> [To do]
Only the lines from the one containing "Page size: 1241x1754." through the end of the entries should be repeated, exactly as they appear, first and last included.

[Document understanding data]
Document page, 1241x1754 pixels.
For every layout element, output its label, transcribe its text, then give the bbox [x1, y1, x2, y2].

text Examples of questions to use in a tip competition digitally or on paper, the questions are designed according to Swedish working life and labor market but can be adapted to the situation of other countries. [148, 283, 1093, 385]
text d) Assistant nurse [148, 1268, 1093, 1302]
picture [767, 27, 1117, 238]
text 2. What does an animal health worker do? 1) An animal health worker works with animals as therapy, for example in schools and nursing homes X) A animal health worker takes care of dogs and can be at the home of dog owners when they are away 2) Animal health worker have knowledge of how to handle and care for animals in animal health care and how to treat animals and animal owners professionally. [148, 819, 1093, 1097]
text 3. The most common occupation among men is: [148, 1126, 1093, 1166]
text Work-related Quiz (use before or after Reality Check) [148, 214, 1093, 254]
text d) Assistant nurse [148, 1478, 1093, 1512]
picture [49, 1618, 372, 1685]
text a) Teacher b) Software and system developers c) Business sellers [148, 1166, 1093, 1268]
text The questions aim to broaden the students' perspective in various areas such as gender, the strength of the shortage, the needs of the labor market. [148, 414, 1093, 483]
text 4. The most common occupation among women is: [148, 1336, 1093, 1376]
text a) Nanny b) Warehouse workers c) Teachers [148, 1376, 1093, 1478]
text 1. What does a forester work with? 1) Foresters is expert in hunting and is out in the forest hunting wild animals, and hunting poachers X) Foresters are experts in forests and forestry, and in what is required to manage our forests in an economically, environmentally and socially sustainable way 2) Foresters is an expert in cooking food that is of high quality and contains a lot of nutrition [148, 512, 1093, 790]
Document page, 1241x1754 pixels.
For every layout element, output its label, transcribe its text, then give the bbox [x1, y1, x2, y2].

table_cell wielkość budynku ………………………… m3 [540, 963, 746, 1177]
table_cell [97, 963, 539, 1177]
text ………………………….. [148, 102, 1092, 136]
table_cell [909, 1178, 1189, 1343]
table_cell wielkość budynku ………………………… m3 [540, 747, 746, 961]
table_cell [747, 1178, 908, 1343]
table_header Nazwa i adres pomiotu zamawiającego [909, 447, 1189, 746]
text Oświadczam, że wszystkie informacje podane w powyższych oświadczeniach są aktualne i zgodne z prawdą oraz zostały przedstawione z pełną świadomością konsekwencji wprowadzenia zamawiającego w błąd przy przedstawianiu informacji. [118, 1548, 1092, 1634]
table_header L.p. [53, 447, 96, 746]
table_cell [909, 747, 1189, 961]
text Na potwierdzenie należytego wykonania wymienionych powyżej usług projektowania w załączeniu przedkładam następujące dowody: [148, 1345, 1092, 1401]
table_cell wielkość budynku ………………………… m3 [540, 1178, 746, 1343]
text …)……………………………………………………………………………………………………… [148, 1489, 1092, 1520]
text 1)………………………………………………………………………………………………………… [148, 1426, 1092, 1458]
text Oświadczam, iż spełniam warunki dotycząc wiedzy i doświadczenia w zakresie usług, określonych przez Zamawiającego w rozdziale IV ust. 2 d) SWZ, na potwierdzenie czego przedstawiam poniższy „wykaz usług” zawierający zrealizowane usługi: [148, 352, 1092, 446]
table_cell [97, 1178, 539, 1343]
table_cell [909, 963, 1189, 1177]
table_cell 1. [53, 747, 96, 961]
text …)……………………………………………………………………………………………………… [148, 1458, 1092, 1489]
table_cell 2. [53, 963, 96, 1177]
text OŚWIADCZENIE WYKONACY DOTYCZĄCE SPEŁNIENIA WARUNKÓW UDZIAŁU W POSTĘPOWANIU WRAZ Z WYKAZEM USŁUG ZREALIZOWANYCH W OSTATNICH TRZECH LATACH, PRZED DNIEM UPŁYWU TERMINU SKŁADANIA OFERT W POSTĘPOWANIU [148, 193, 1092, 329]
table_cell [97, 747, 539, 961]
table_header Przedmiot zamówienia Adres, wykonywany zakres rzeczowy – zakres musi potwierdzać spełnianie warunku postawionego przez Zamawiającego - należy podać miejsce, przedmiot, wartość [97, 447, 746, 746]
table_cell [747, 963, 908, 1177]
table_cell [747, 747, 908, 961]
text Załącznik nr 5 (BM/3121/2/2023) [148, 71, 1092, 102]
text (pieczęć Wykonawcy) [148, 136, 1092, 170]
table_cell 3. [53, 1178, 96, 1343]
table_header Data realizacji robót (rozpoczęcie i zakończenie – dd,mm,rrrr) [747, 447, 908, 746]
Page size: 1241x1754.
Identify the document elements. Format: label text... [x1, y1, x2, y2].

> [Your solution]
Page size: 1241x1754.
Identify the document elements. Format: label text... [x1, y1, x2, y2].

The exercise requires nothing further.